Шарик и не шарик вовсе :Wink: 
Если копировать максимально подобно, то я бы сделал так. Подобрал подходящую по размеру черную бусинку. Используя ее как пуансон, по ней выдавил корпус системы (надо будет примерно половину потом бритвой подрезать. А шарик приклеил к цилиндрической образующей из литника. Окошко, как уже было сказано, залил эпоксидкой или лаком соответствуще тонированных. Собранное хозяйство установил бы в предварительно просверленное отверстие и зафиксировал клеем на нужной глубине.

----------


## Петр Берестовой

Как вариант: посмотреть на лекарствах, на собственно конвалютках, в которые таблэтки упакованы-на некоторых есть что то типа ребра жесткости выдавленного, оно вполне может пойти на обтекатель данного шарика. Край этих ребер такой и есть, полукруглый.

----------


## Sergei Galicky

Вариантов с шариком масса мого быть, тут дело за наиболее эффектным тех.решением. Кстати тут шарик стоит как то не так, обычно он стекляшкой вперед.
Если надо то дома есть с десяток фото 102-ых в огромном разрешении во Вьетнаме, некоторые детали довольно крупно. Могу архивом выложить -будет полезно при окраске.
Насчет варианта командирского что есть в ветке по RF-101, отдельные элементы, отпечатанные на альпсе нужны или нет, в частности эмблема на створке передней ниши? Полосы желот-черные сам надуешь, килевые коды найдешь, стандартные

----------


## Nazar

Спасибо Петр , вариант с капсулами мне больше понравился чем предложеный Учеником Чкалова , но и он может вполне подойти .

----------


## Nazar

> Если надо то дома есть с десяток фото 102-ых в огромном разрешении во Вьетнаме, некоторые детали довольно крупно. Могу архивом выложить -будет полезно при окраске.
> Насчет варианта командирского что есть в ветке по RF-101, отдельные элементы, отпечатанные на альпсе нужны или нет, в частности эмблема на створке передней ниши? Полосы желот-черные сам надуешь, килевые коды найдешь, стандартные


Конечно нужно , обязательно вышли , у меня есть с пяток фотографий вьетнамских , но лишним ничего не бывает .
За деку так-же был-бы безмерно благодарен , Серега , кинь прямо в ветку скан того что у тебя есть , вместе с килевыми кодами .
Заранее благодарен .

----------


## Петр Берестовой

Вот на этой фото стекло на КОЛС сделано из этого ребра жетскости, чтоб ты примерно представлял, как оно выглядит=)
http://modelism.airforce.ru/reviews/ru/mig-29/39.jpg

----------


## Sergei Galicky

Собрал все интересное по 102-м во Вьетнаме. 5.5 Мб
http://ifolder.ru/12365792
Вот боковичок для наглядности, тот самый борт о котором речь. На Альпсе есть отпечатанная эмблема с надписью на нижней створке.

----------


## Nazar

Серега , а деку на киль ты не печатал , просто сейчас все перерыл у себя и подбирать не из чего  :Frown:  , а с трафаретами - буквы не вопрос , а вот остальное ....

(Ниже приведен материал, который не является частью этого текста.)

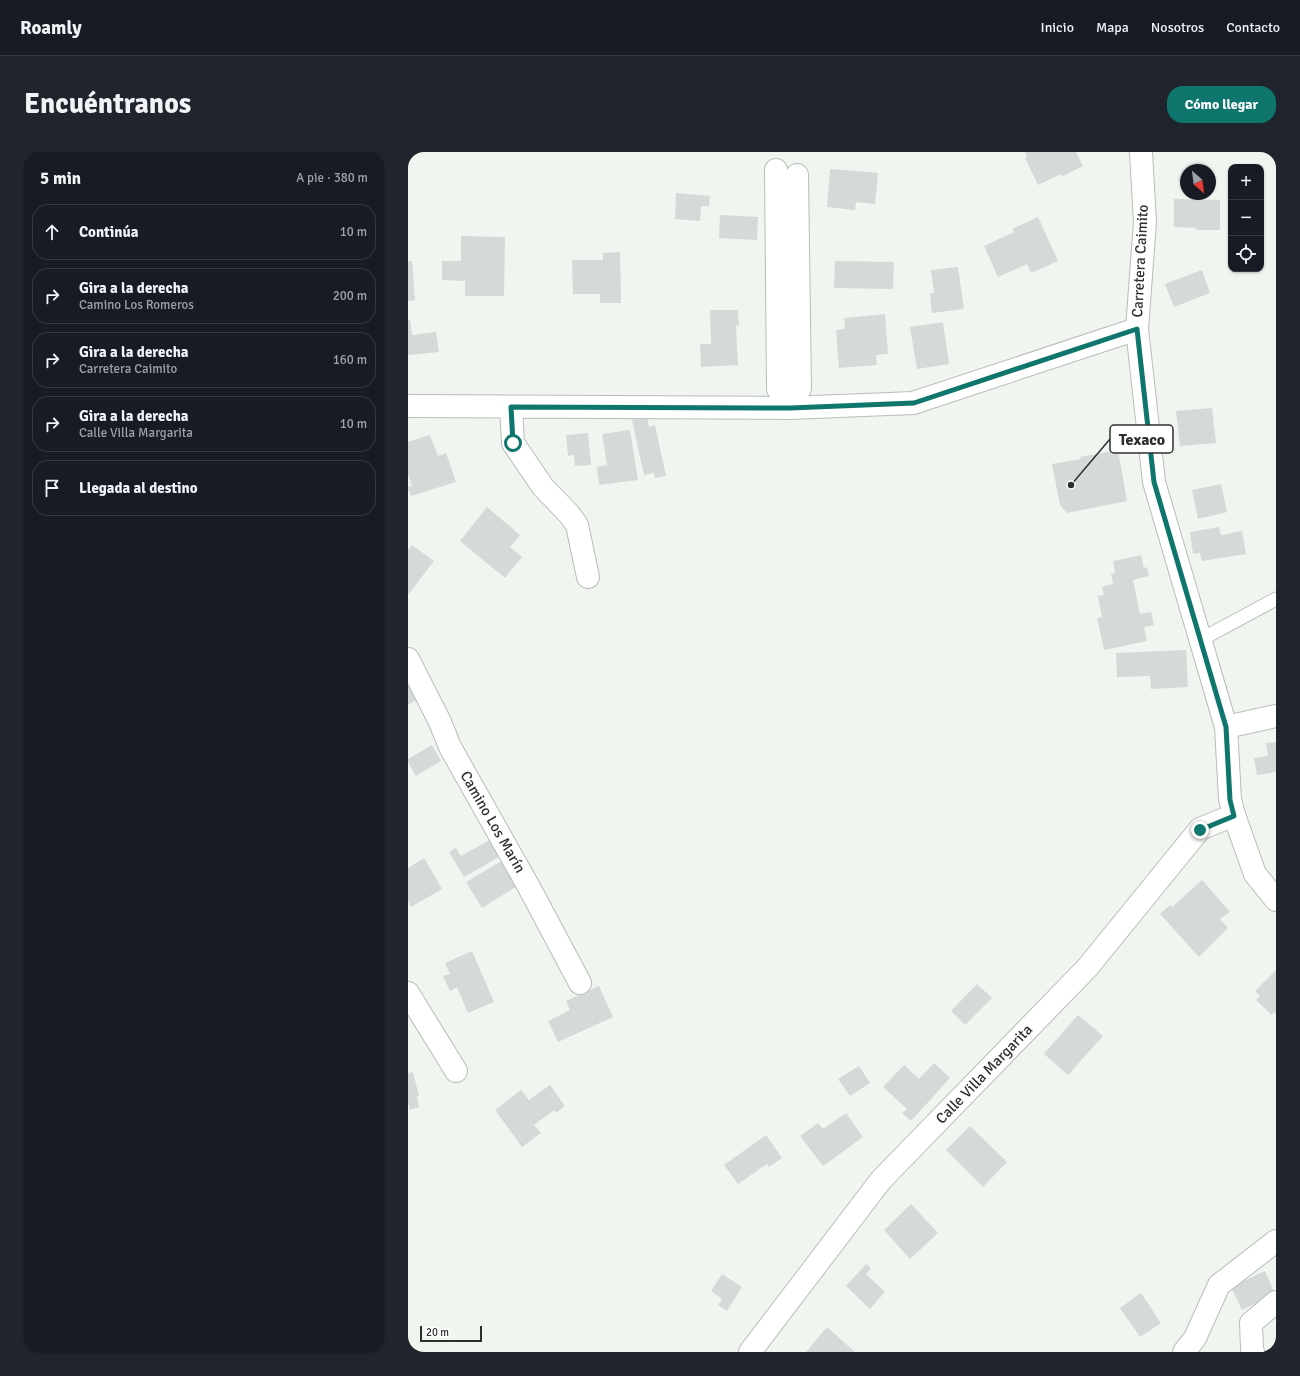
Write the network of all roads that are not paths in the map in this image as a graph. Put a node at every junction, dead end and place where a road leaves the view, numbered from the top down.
1 (1141, 152) edge
2 (776, 170) dead end
3 (797, 175) dead end
4 (1137, 329) junction
5 (408, 406) edge
6 (511, 407) junction
7 (790, 408) junction
8 (588, 577) dead end
9 (1276, 600) edge
10 (1200, 640) junction
11 (408, 659) edge
12 (1276, 716) edge
13 (1226, 727) junction
14 (1234, 816) junction
15 (1276, 900) edge
16 (580, 983) dead end
17 (408, 993) edge
18 (456, 1071) dead end
19 (1276, 1241) edge
20 (1276, 1302) edge
21 (750, 1352) edge
22 (1184, 1352) edge
23 (1253, 1352) edge

1 - 4 street, Carretera Caimito
2 - 7 street
3 - 7 street
4 - 7 street
4 - 10 street, Carretera Caimito
5 - 6 street
6 - 7 street
6 - 8 street
9 - 10 lane
10 - 13 street, Carretera Caimito
11 - 16 street, Camino Los Marín
12 - 13 street
13 - 14 street, Carretera Caimito
14 - 15 street, Carretera Caimito
14 - 21 street, Calle Villa Margarita
17 - 18 street
19 - 22 street
20 - 23 street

Ты кстати разобрался с антеннами на самолете , на некоторых бортах есть две антенны сразу за гаком , одна перед передней нишей и одна за фонарем ( за открывающимся отсеком ) , на некоторых бортах они присутствуют либо частично , либо отсутствуют совсем .

----------


## Scale-Master

> Собрал все интересное по 102-м во Вьетнаме. 5.5 Мб
> http://ifolder.ru/12365792
> Вот боковичок для наглядности, тот самый борт о котором речь. На Альпсе есть отпечатанная эмблема с надписью на нижней створке.


А как распаковать этот файл? :Confused:

----------


## Nazar

> А как распаковать этот файл?


Когда он скачается как Zip архив , щелкаете правой кнопкой и выбираете извлечь в папку , тогда откроются фото в отдельной папке.

----------


## Scale-Master

> Когда он скачается как Zip архив , щелкаете правой кнопкой и выбираете извлечь в папку , тогда откроются фото в отдельной папке.


да вот в том-то и дело что он не как .zip* скачивается а как .7z*  :Eek: 

поэтому канфуз такой...

скаченный файл выглядит вот-так... переименовываю в .zip* - тоже ничего не выходит...

----------


## Nazar

> да вот в том-то и дело что он не как .zip* скачивается а как .7z*


Скачивается он именно как Zip архив , видимо проблема у Вас , какой архиватор стот ?

----------


## Scale-Master

> Скачивается он именно как Zip архив , видимо проблема у Вас , какой архиватор стот ?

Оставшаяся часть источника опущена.